Table 5: SEM Model Fit Indices
|
Index |
Value |
Threshold |
|
CFI |
0.94 |
>0.90 |
|
TLI |
0.93 |
>0.90 |
|
RMSEA |
0.05 |
<0.08 |
Table 6: SEM Path Coefficients
|
Path |
Standardized Estimate |
CR |
p-value |
result |
|
PU → EA |
0.34 |
6.12 |
0.000 |
Supported |
|
PEOU → EA |
0.27 |
4.89 |
0.000 |
Supported |
|
TR → ATT |
0.41 |
6.45 |
0.000 |
Supported |
|
PF → EA |
0.22 |
3.97 |
0.001 |
Supported |
|
ATT → BI |
0.46 |
7.08 |
0.000 |
Supported |
The SEM results confirm an excellent model fit, validating the proposed behavioral acceptance framework integrating TAM and organizational behavior constructs.
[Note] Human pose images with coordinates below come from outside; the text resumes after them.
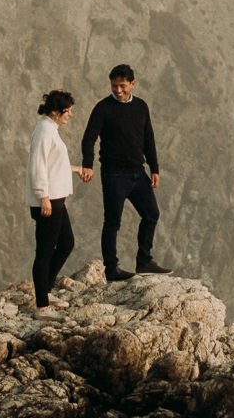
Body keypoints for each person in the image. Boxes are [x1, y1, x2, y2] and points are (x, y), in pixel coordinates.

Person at [78, 63, 170, 280]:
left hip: (138, 172)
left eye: (122, 86)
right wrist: (88, 165)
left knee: (151, 214)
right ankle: (111, 269)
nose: (118, 90)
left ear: (132, 83)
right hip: (113, 174)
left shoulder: (141, 107)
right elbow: (88, 138)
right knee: (112, 222)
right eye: (114, 86)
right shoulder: (103, 108)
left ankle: (144, 260)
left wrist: (154, 168)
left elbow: (148, 138)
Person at [26, 89, 79, 311]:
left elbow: (52, 165)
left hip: (56, 198)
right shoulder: (44, 131)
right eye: (68, 111)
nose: (71, 115)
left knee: (66, 243)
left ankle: (46, 290)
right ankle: (41, 305)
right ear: (57, 112)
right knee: (45, 252)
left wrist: (75, 169)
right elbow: (37, 165)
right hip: (48, 201)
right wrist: (43, 196)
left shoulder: (51, 129)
All structural paths are statistically significant at the 1% level, indicating strong theoretical and empirical support. Perceived usefulness (β = 0.34) and perceived ease of use (β = 0.27) exert significant direct effects on employee acceptance, reaffirming the core propositions of the Technology Acceptance Model. Trust in AI strongly influences attitude toward AI (β = 0.41), highlighting that employees’ psychological confidence in algorithmic systems is a critical precursor to positive attitudinal formation. Attitude toward AI, in turn, has a substantial impact on behavioral intention to use AI (β = 0.46), confirming its mediating role. Perceived fairness also directly affects employee acceptance, emphasizing ethical considerations in AI-driven HR decisions. Since both the direct and indirect effects through attitude are significant, Hypothesis H2 is fully supported, establishing attitude toward AI as a key behavioral mediator. These findings underscore that successful AI adoption in HRM requires not only technological efficiency but also trust-building, fairness, and positive attitudinal alignment among employees.
Conclusion
This study demonstrates that employee acceptance of AI-enabled HRM systems is strongly influenced by cognitive evaluations and behavioral perceptions, particularly perceived usefulness, ease of use, trust, and fairness. The findings validate the relevance of TAM when extended with behavioral and ethical constructs, highlighting the mediating role of attitude toward AI in shaping behavioral intention. From a practical standpoint, organizations must prioritize transparent, fair, and human-augmentative AI practices to foster trust and acceptance. Future research may adopt longitudinal designs to examine changes in employee attitudes over time, explore cross-cultural differences in AI acceptance, and incorporate additional psychological variables such as anxiety, job insecurity, and ethical climate to further enrich behavioral AI adoption models.